The CNC is an excellent police force that is specialised, motivated, and, as you would expect, extremely well-armed. Its infrastructure is deliberately weighted towards a body of permanently armed professional police officers that directly reflects the current threat assessment. A model predominantly defensive and geoconfigured for a small number of large licensed nuclear sites, along with the occasional international transport of nuclear materials.
Security Scaled to Disaster
SMRs will fundamentally change the nature of such policing because the current model relies on soon-to-be outdated assumptions about large, remote sites requiring a small, specialist, armed police force. SMRs not only move the goalposts but also create many more of them. And that has massive implications for the way they are policed and protected.
The Urban Nuclear Gamble
The UK plans to refocus its energy strategy by moving away from traditional large-scale nuclear plants, typically sited in remote locations, and instead rapidly constructing Rolls-Royce’s small modular reactors (SMRs) in or near populated areas by 2050.

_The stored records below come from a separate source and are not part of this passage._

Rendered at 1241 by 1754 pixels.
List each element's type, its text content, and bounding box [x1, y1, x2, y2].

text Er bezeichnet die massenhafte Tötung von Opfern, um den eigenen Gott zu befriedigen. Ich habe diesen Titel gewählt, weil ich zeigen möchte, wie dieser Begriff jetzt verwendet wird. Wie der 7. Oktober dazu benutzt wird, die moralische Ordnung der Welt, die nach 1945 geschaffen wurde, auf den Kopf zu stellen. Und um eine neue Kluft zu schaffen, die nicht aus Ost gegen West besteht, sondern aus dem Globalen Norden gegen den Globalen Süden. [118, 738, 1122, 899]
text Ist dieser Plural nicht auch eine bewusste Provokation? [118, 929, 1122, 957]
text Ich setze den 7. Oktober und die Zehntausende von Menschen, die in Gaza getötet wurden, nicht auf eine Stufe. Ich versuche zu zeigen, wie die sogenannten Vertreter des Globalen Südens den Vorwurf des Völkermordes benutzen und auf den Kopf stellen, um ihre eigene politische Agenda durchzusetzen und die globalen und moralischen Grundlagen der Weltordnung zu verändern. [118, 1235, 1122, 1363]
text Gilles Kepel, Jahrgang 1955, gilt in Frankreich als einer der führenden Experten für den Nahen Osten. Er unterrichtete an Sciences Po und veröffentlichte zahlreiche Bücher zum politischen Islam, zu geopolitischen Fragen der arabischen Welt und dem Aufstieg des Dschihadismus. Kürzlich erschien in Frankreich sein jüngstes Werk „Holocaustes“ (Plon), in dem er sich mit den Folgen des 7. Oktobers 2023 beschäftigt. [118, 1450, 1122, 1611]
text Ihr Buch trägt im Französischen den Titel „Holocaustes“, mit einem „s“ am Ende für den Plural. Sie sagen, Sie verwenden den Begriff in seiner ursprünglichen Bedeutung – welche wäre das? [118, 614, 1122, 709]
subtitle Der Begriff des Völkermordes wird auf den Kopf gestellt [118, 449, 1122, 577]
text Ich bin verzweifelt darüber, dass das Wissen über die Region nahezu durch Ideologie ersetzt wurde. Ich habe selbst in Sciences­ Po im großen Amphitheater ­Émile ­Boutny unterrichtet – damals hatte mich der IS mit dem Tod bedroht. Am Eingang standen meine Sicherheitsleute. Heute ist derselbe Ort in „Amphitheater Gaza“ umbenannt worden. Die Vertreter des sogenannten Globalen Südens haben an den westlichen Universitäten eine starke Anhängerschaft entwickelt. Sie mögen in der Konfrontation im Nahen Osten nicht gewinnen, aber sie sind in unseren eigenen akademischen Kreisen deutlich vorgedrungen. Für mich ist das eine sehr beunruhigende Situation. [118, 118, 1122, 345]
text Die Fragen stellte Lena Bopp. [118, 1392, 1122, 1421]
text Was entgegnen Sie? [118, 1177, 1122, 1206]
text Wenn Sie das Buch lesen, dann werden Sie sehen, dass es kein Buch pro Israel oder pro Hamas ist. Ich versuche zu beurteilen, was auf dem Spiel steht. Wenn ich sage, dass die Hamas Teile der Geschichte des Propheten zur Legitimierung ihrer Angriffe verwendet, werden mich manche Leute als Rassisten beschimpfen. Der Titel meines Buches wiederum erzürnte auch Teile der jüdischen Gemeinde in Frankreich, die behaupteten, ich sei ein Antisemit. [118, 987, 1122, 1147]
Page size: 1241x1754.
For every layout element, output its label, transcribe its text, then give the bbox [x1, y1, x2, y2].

That “refocus” poses many more questions than it proposes to answer. How do you manage many smaller yet still secure CNC police stations and facilities? If, as intended, SMRs are sited in populated and urban locations, how do you incorporate and facilitate all the complex layers of policing infrastructure and security logistics needed to protect those smaller multiple sites?
The Inescapable Math of Vulnerability
Just because the footprint of a site has been reduced, the need, desire and necessity to protect it has not. Indeed, you might even argue that the threat level has indeed increased. Now, instead of a few well-protected and policed sites, you have many locations that all need the same levels of protection. More variables, more risk, it’s that simple.
Not only do you need to replicate the same level of armed infrastructure and security logistics only this time on a much smaller site. Yet, as the sites get smaller, the problems get bigger.
More magazines with ammunition storage and policing. More armouries to store more weapons. More secure parking for armed vehicles. Sadly, we are not talking about a Tardis.
The Coming Security Crunch
Then, of course, more policing needs more police. Increasing the number of sites also increases the number of officers required exponentially. How do you integrate with local police forces? How do you deal with joint threats such as civil disorder?
The Unanswerable Questions
The closer you look, the more issues you find. Plus, how on earth do you deal with the concept of exclusion zones in an urban context? And finally, the sting in the tail: who and how do you pay for all of that?